Потеря с русской стороны была также весьма значительная; сам генерал-майор Сысоев был ранен пулей в ногу, из строя выбыло десять офицеров и около двухсот двадцати нижних чинов, то есть более четверти всего отряда.
Прошло две недели. Ермолов все еще стоял у Внезапной, а слух о жестокой судьбе Дады-Юрта между тем облетел уже горы и, разумеется, ранее всех достиг качкалыковских селений. Качкалыковцы встревожились, особенно когда, на второй или на третий день, распространился слух, что показались русские. Слух оказался верен, но, к удивлению чеченцев, отряд остановился на самой границе качкалыковской земли и спокойно расположился лагерем. Куда он направится – никто не знал. Качкалыковцы находились в томительном ожидании.
«С ними, – говорит Ермолов в одном из своих частных писем, – определил я систему медления и, как римский император Август, могу сказать: «Я медленно спешу».

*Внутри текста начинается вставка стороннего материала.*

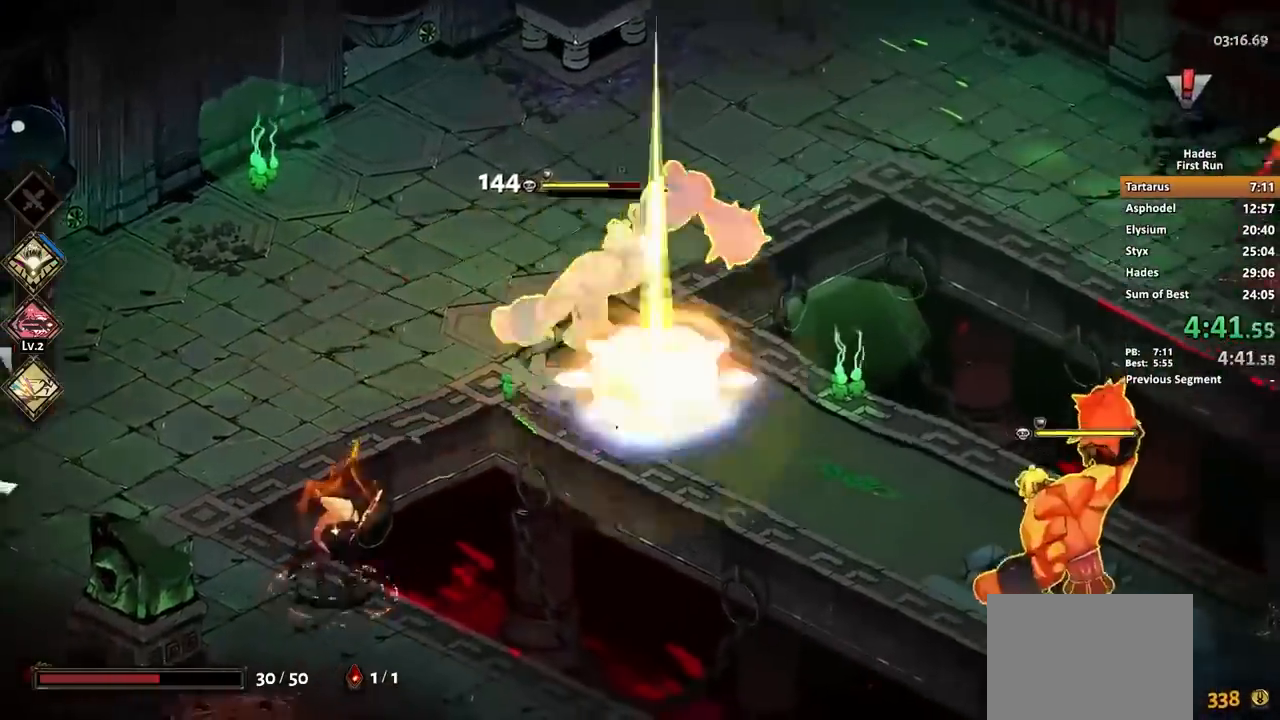
{"dt_ms": 520, "buttons": [], "left_stick": "down", "events": [[40, "Y", "up"], [120, "left_stick", "up-right"], [200, "A", "down"], [240, "X", "down"], [320, "A", "up"], [360, "X", "up"], [400, "X", "down"], [440, "left_stick", "down"], [520, "X", "up"]]}
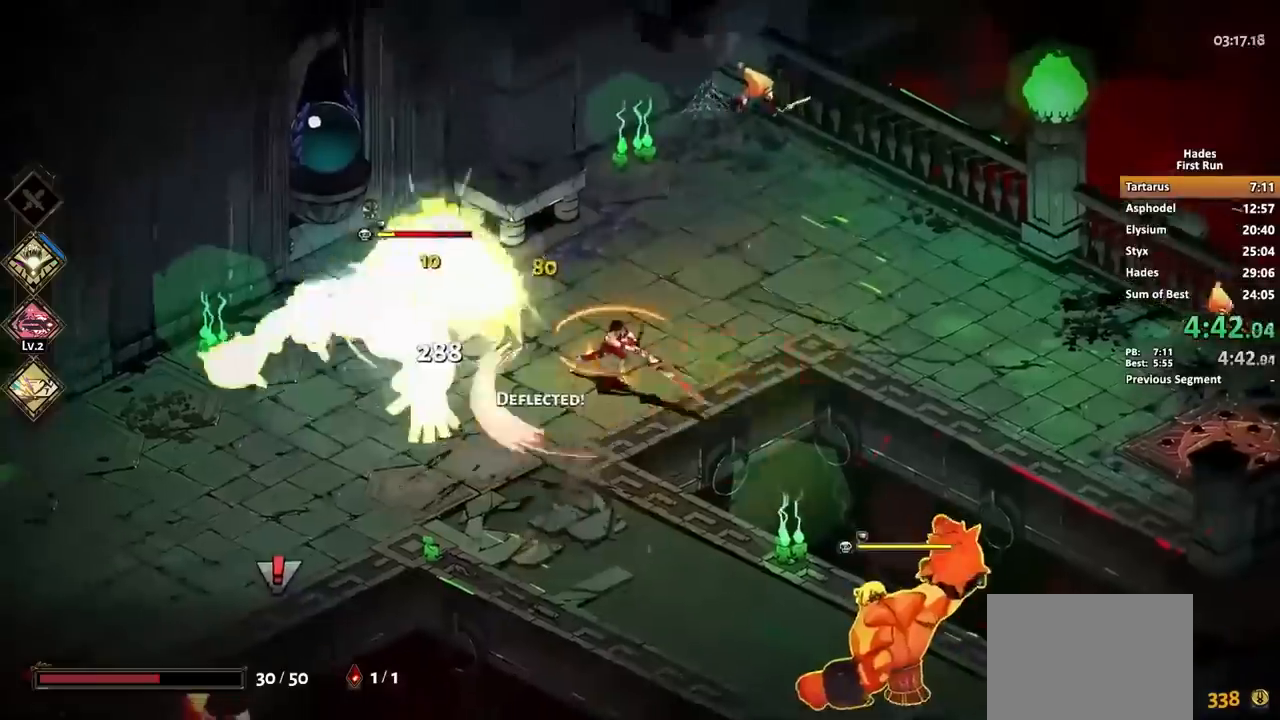
{"dt_ms": 480, "buttons": ["Y"], "left_stick": "down", "events": [[80, "Y", "down"], [200, "Y", "up"], [240, "Y", "down"], [320, "Y", "up"], [360, "Y", "down"]]}
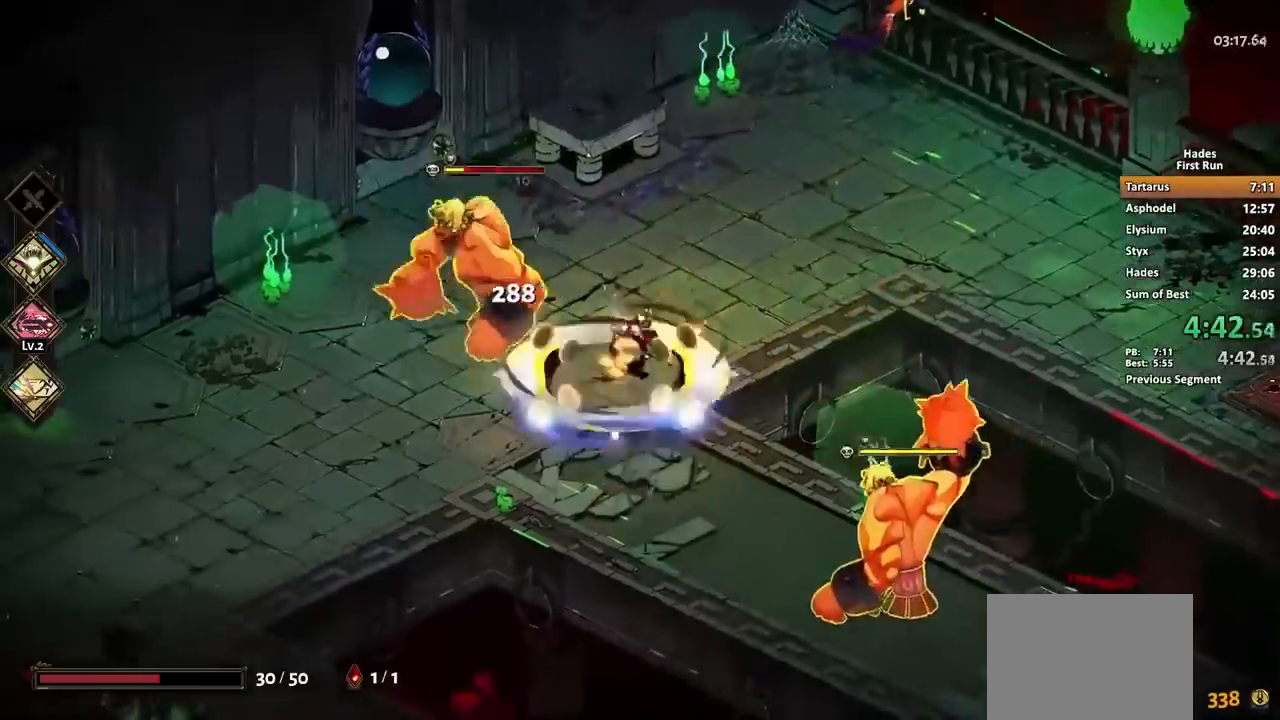
{"dt_ms": 520, "buttons": ["Y"], "left_stick": "down-right", "events": [[80, "Y", "up"], [120, "A", "down"], [120, "X", "down"], [240, "A", "up"], [280, "X", "up"], [400, "X", "down"], [400, "left_stick", "down-right"], [480, "X", "up"], [520, "Y", "down"]]}
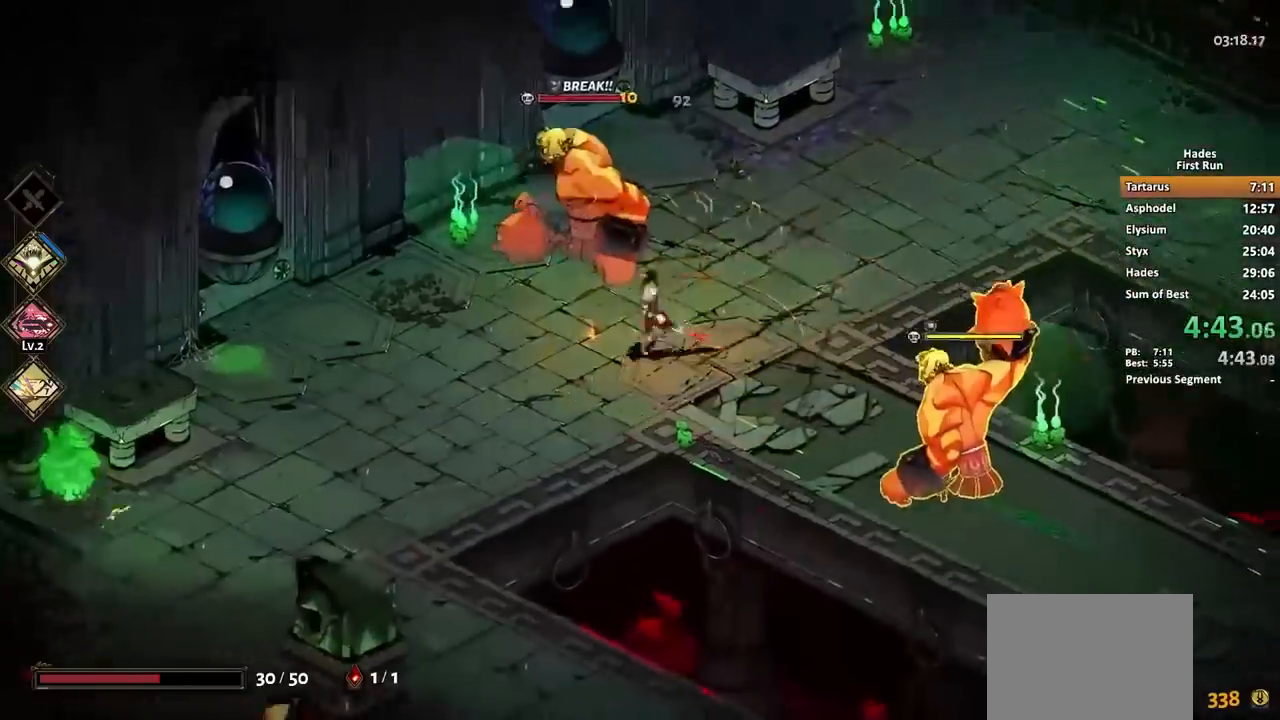
{"dt_ms": 480, "buttons": [], "left_stick": "up-right", "events": [[80, "left_stick", "right"], [120, "Y", "up"], [240, "Y", "down"], [280, "Y", "up"], [320, "left_stick", "up-right"], [360, "Y", "down"], [480, "Y", "up"]]}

Действительно, отряд полковника Базилевского был выслан Ермоловым только для того, чтобы привлечь на себя внимание качкалыковцев и этим дать возможность Сысоеву пройти без потерь от разоренного аула Дады-Юрт ближайшей, но опаснейшей дорогой в Грозную. В свою очередь, Сысоев, достигнув Грозной, должен был ночью 30 сентября сделать быстрый набег за Хан-Кале и этим отвлечь засунженских чеченцев от помощи качкалыковцам. Так медленно, но верно подготовлял Ермолов успех над качкалыковскими аулами, от которых ожидал сильного сопротивления.